■ PROBLEM TO WORK ON: Reproduce the source text of every entry below verbatim, omitting the pictures from your answer.

■ DATA LISTING:
- Opening Delimiter -

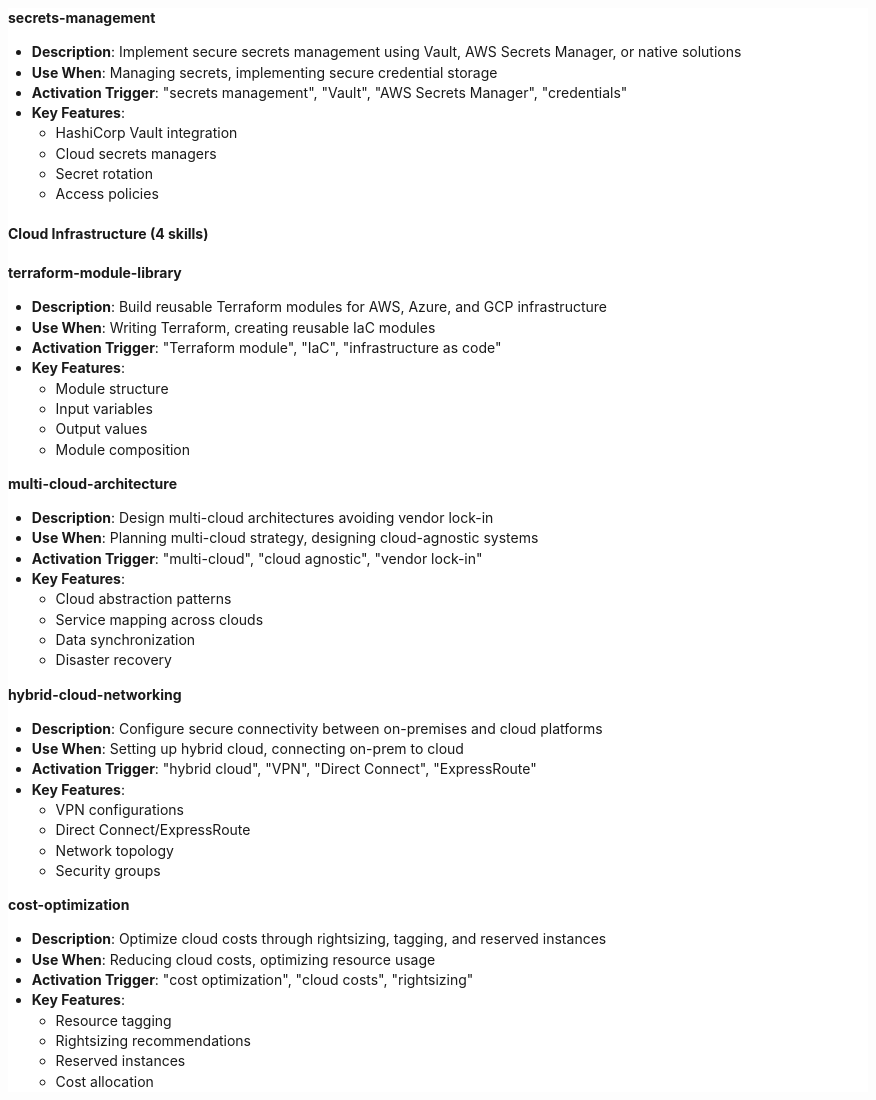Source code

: **secrets-management**

- **Description**: Implement secure secrets management using Vault, AWS Secrets Manager, or native solutions
- **Use When**: Managing secrets, implementing secure credential storage
- **Activation Trigger**: "secrets management", "Vault", "AWS Secrets Manager", "credentials"
- **Key Features**:
  - HashiCorp Vault integration
  - Cloud secrets managers
  - Secret rotation
  - Access policies

#### Cloud Infrastructure (4 skills)

**terraform-module-library**

- **Description**: Build reusable Terraform modules for AWS, Azure, and GCP infrastructure
- **Use When**: Writing Terraform, creating reusable IaC modules
- **Activation Trigger**: "Terraform module", "IaC", "infrastructure as code"
- **Key Features**:
  - Module structure
  - Input variables
  - Output values
  - Module composition

**multi-cloud-architecture**

- **Description**: Design multi-cloud architectures avoiding vendor lock-in
- **Use When**: Planning multi-cloud strategy, designing cloud-agnostic systems
- **Activation Trigger**: "multi-cloud", "cloud agnostic", "vendor lock-in"
- **Key Features**:
  - Cloud abstraction patterns
  - Service mapping across clouds
  - Data synchronization
  - Disaster recovery

**hybrid-cloud-networking**

- **Description**: Configure secure connectivity between on-premises and cloud platforms
- **Use When**: Setting up hybrid cloud, connecting on-prem to cloud
- **Activation Trigger**: "hybrid cloud", "VPN", "Direct Connect", "ExpressRoute"
- **Key Features**:
  - VPN configurations
  - Direct Connect/ExpressRoute
  - Network topology
  - Security groups

**cost-optimization**

- **Description**: Optimize cloud costs through rightsizing, tagging, and reserved instances
- **Use When**: Reducing cloud costs, optimizing resource usage
- **Activation Trigger**: "cost optimization", "cloud costs", "rightsizing"
- **Key Features**:
  - Resource tagging
  - Rightsizing recommendations
  - Reserved instances
  - Cost allocation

- Closing Delimiter -

■ RESULT FOR THIS TASK:
Source code

: **secrets-management**

- **Description**: Implement secure secrets management using Vault, AWS Secrets Manager, or native solutions
- **Use When**: Managing secrets, implementing secure credential storage
- **Activation Trigger**: "secrets management", "Vault", "AWS Secrets Manager", "credentials"
- **Key Features**:
  - HashiCorp Vault integration
  - Cloud secrets managers
  - Secret rotation
  - Access policies

#### Cloud Infrastructure (4 skills)

**terraform-module-library**

- **Description**: Build reusable Terraform modules for AWS, Azure, and GCP infrastructure
- **Use When**: Writing Terraform, creating reusable IaC modules
- **Activation Trigger**: "Terraform module", "IaC", "infrastructure as code"
- **Key Features**:
  - Module structure
  - Input variables
  - Output values
  - Module composition

**multi-cloud-architecture**

- **Description**: Design multi-cloud architectures avoiding vendor lock-in
- **Use When**: Planning multi-cloud strategy, designing cloud-agnostic systems
- **Activation Trigger**: "multi-cloud", "cloud agnostic", "vendor lock-in"
- **Key Features**:
  - Cloud abstraction patterns
  - Service mapping across clouds
  - Data synchronization
  - Disaster recovery

**hybrid-cloud-networking**

- **Description**: Configure secure connectivity between on-premises and cloud platforms
- **Use When**: Setting up hybrid cloud, connecting on-prem to cloud
- **Activation Trigger**: "hybrid cloud", "VPN", "Direct Connect", "ExpressRoute"
- **Key Features**:
  - VPN configurations
  - Direct Connect/ExpressRoute
  - Network topology
  - Security groups

**cost-optimization**

- **Description**: Optimize cloud costs through rightsizing, tagging, and reserved instances
- **Use When**: Reducing cloud costs, optimizing resource usage
- **Activation Trigger**: "cost optimization", "cloud costs", "rightsizing"
- **Key Features**:
  - Resource tagging
  - Rightsizing recommendations
  - Reserved instances
  - Cost allocation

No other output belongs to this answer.